- Document segment:
SBA loans require more verification than cash deals. Lenders must prove your business can support the debt and that the price is justified. Everyone wants the deal to close; the process just takes time.

Quick Navigation

📅 The Timeline (Start Here)

🎯 Key Concepts

📋 Quick Reference


The typical SBA acquisition follows four distinct phases:

PHASE 1: Initial Submission (Days 1-7)
→ Buyer submits full package to bank
→ Bank responds with proposal in 24-48 hours
→ Buyer signs proposal + pays deposit ($2,500-$5,000)
→ Bank requests underwriting documents

PHASE 2: Underwriting (Weeks 1-4)
→ Bank assigns to underwriter (once ALL docs received)
→ Underwriting takes 1.5-3 weeks
→ Credit committee reviews and approves
→ Commitment letter issued within 24-48 hours

PHASE 3: Closing Preparation (Weeks 4-8)
→ Buyer signs commitment letter
→ Bank assigns closer within 1-3 days
→ Closing requirements distributed
→ Purchase agreement negotiated (often the biggest delay)
→ Insurance, legal docs, lien searches completed
→ Takes 3-5 weeks on average

PHASE 4: Final Approval & Closing (Weeks 8-10)
→ All closing needs delivered to bank
→ SBA E-Tran authorization requested (~1 week before closing)
→ E-Tran authorization received (24-48 hours for PLP, 10-20 days for non-PLP)

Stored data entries
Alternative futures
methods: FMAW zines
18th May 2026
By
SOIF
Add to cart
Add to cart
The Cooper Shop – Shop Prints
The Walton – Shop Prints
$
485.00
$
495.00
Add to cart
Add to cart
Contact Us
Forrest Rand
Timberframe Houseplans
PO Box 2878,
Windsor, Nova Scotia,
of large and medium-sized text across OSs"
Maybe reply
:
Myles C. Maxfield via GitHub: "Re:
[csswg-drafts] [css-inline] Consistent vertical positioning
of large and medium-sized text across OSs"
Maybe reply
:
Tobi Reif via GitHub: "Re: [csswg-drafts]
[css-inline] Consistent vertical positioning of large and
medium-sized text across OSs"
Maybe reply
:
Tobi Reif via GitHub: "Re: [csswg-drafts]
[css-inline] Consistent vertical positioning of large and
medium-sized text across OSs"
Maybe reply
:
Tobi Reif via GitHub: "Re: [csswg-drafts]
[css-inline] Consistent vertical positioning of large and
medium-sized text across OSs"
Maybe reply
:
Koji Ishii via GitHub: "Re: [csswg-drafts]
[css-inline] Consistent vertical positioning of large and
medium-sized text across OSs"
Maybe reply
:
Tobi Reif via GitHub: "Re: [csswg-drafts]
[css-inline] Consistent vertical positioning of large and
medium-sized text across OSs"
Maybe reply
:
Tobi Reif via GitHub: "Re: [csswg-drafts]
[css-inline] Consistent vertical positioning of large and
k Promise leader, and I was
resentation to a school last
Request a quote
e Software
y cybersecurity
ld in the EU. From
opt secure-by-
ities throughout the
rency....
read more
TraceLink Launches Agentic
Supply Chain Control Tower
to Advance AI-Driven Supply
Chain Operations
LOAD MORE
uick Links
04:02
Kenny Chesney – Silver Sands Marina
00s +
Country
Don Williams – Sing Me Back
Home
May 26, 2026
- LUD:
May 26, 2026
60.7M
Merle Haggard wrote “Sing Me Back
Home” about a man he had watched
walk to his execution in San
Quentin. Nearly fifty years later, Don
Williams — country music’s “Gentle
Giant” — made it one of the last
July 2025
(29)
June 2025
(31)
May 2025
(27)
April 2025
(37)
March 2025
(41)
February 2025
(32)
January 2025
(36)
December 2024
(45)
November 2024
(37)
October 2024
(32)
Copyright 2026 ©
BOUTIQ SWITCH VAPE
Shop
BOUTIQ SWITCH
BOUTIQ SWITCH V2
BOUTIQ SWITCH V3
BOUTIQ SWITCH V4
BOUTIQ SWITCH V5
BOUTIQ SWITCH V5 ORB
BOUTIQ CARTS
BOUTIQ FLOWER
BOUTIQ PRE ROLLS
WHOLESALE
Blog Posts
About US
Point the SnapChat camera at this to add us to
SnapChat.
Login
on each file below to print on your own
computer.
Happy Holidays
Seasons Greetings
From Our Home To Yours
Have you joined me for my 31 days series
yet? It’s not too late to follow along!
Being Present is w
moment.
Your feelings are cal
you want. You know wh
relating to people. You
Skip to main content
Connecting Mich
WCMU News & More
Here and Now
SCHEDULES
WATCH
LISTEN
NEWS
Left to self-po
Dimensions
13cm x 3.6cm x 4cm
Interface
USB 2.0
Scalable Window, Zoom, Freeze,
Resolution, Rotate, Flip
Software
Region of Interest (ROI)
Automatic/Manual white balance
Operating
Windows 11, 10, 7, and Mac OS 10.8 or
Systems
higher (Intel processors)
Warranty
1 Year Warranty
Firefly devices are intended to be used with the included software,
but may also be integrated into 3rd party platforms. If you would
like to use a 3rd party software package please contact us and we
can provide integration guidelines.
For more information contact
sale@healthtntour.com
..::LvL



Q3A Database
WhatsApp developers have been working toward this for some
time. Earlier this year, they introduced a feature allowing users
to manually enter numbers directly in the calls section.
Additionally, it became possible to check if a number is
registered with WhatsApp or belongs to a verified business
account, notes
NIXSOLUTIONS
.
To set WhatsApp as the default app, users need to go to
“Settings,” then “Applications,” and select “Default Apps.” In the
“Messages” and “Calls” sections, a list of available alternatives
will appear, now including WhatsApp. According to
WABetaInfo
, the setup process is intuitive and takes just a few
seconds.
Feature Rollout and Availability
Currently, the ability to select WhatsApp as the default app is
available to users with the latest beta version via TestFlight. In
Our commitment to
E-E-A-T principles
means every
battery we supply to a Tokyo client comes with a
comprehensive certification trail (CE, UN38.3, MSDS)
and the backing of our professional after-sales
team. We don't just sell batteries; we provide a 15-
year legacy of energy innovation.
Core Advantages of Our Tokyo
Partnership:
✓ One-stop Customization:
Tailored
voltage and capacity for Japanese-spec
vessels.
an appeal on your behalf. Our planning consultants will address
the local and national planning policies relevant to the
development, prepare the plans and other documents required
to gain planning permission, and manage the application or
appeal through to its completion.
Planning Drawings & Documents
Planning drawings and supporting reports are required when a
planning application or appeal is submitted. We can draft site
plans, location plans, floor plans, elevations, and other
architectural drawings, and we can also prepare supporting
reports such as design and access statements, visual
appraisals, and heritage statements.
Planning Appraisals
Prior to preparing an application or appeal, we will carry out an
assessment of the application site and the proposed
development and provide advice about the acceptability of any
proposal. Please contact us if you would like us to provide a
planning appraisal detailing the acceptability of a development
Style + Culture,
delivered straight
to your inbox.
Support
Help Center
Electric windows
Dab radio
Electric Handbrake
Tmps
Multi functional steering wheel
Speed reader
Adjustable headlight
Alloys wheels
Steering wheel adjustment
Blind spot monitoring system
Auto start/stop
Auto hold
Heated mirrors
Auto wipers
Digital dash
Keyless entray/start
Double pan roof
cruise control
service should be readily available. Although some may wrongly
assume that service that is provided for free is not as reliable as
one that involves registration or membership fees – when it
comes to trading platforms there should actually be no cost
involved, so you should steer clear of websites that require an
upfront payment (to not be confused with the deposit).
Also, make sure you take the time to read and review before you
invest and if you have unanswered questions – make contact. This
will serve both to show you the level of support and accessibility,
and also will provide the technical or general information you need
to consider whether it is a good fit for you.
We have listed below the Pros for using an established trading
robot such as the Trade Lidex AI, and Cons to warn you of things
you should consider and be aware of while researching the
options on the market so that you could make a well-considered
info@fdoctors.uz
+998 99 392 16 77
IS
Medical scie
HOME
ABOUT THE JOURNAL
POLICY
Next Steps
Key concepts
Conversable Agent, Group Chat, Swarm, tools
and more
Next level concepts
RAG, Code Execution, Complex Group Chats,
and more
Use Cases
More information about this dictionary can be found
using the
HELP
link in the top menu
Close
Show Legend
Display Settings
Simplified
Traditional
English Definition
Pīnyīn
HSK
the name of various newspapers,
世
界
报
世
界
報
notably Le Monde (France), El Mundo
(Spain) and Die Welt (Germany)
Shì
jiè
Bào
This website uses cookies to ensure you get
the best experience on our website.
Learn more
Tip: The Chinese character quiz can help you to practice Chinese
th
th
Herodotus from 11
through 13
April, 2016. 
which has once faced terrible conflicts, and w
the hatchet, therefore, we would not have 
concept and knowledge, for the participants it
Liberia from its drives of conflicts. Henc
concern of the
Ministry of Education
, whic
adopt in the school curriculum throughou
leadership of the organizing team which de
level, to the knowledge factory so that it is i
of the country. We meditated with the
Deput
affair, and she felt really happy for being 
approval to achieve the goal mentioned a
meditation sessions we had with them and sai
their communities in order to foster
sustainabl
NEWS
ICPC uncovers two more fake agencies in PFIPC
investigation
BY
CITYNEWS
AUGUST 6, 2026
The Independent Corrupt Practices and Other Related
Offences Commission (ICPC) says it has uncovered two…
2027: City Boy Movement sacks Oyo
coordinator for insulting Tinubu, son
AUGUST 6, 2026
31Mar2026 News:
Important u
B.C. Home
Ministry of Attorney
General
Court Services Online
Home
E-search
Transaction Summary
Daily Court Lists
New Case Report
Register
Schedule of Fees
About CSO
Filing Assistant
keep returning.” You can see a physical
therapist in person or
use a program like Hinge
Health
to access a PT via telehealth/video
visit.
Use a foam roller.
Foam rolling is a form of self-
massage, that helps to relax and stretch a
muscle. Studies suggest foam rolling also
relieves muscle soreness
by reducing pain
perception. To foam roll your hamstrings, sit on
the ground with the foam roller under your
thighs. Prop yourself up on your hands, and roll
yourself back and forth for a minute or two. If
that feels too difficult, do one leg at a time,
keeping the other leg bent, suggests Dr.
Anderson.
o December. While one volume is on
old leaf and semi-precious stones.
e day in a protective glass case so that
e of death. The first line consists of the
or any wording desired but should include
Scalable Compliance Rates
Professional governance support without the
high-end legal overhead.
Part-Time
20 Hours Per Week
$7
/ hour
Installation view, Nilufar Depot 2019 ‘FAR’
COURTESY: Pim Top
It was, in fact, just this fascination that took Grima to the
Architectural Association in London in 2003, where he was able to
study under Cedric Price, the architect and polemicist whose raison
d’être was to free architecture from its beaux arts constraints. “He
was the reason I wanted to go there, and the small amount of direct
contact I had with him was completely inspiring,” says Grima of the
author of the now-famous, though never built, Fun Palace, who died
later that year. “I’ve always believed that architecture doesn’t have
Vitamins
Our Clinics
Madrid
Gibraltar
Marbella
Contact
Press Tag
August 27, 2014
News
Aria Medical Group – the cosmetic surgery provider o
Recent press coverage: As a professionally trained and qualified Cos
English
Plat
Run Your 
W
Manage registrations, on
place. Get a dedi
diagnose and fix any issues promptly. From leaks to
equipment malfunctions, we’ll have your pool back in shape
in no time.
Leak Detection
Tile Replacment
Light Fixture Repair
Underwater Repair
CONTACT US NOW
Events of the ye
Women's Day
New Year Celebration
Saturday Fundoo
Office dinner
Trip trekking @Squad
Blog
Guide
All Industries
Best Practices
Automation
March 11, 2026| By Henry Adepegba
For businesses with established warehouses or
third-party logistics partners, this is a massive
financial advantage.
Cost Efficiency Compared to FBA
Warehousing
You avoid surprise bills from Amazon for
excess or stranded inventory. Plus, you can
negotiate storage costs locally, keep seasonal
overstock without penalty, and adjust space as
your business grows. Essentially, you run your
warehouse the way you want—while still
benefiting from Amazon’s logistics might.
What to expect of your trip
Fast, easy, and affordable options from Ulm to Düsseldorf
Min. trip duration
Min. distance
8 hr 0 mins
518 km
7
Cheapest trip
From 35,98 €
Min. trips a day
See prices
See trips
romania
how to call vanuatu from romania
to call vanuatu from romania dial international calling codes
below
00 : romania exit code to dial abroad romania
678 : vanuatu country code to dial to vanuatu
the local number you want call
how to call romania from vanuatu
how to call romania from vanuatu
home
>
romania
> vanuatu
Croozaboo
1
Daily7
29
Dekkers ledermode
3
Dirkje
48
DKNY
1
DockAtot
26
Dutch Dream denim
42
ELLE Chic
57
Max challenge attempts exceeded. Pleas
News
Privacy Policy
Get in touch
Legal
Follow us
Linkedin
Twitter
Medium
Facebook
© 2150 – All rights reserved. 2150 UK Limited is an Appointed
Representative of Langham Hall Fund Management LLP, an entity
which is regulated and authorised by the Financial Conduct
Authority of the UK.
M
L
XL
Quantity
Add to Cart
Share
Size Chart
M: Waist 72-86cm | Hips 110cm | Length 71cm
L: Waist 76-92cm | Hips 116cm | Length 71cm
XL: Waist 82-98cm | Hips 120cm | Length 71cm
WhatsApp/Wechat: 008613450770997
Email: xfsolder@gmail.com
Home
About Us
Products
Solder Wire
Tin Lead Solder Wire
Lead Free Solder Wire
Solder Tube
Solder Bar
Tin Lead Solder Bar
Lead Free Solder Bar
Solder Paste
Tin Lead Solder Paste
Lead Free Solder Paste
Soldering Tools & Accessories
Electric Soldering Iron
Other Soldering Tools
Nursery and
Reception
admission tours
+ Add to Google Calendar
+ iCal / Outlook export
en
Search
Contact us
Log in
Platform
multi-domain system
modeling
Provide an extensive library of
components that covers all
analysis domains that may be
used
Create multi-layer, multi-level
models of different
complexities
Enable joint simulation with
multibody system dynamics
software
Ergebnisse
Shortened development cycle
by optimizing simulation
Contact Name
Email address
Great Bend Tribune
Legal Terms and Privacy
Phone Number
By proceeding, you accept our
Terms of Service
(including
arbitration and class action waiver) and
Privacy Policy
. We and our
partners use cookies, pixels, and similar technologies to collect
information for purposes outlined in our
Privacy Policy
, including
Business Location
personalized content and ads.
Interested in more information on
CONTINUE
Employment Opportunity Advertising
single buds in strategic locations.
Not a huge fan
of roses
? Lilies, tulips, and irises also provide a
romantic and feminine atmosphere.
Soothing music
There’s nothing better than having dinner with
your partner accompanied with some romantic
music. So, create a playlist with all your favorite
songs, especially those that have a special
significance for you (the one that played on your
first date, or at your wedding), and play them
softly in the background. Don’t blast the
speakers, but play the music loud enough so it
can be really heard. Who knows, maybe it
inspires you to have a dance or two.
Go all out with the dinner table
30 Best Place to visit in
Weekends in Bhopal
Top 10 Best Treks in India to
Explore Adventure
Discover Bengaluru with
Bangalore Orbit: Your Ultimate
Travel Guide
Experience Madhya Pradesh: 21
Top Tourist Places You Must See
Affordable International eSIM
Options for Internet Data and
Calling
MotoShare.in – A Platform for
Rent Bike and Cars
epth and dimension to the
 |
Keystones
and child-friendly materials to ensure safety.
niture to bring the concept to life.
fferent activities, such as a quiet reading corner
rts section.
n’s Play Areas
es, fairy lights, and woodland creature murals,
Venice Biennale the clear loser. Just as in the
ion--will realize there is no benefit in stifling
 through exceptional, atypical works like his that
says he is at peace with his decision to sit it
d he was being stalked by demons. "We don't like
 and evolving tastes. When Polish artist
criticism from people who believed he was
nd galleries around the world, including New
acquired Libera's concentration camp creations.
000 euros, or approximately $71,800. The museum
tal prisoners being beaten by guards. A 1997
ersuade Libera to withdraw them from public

- What the exercise asks: Continue the SBA acquisition timeline from the end of its last line.

- Task output:
→ Bank prepares documents and assigns closing date
→ Closing and funding

What sellers miss: The bank won’t schedule a closing date until nearly all requirements are met AND they have final SBA E-Tran authorization (24-48 hours for PLP banks, 10-20 days for non-PLP). This is why Phase 3-4 feels slow—they’re waiting on multiple third parties (lawyers, insurance, SBA) before they can commit to a date.


Phase 1: Initial Submission (Days 1-7)

Day 1-2: Buyer submits to bank

Your buyer (or their broker) submits a complete package to the bank. If everything is included, the bank typically responds with a loan proposal within 24-48 hours.

Day 3-5: Buyer accepts proposal

The buyer signs the proposal and pays a good faith deposit ($2,500-$5,000, fully refundable if not approved). This deposit covers all third-party reports including valuation, background checks, and lien searches. The bank then requests additional underwriting documents within 24-48 hours.

Documents needed at this stage:

  • 3 years of business tax returns
  • 12-24 months of P&Ls with add-back documentation
  • Bank statements matching reported revenue
  • Platform analytics (Stripe, Shopify, etc.)
  • Customer/vendor contracts (if applicable)
  • Asset list (equipment, software, IP)

Note: The file won’t get assigned to an underwriter until ALL documents are received. Incomplete submissions cause the biggest delays in this phase.

Your job: Provide documents immediately. Every day of delay here extends the entire timeline.


Phase 2: Underwriting (Weeks 1-4)

Week 1-2: File assigned to underwriter

Once ALL documents are received (not before), the bank assigns the file to an underwriter. The underwriting process takes 1.5-3 weeks depending on bank backlog and time of year.

What underwriting verifies:

  • Reconciles bank deposits to platform reports and tax returns
  • Calculates debt service coverage ratio (DSCR) - needs to be 1.25x or higher
  • Reviews add-backs for legitimacy
  • Assesses concentration risk (customers, platforms, traffic sources)
  • Orders third-party valuation (takes 2-4 weeks)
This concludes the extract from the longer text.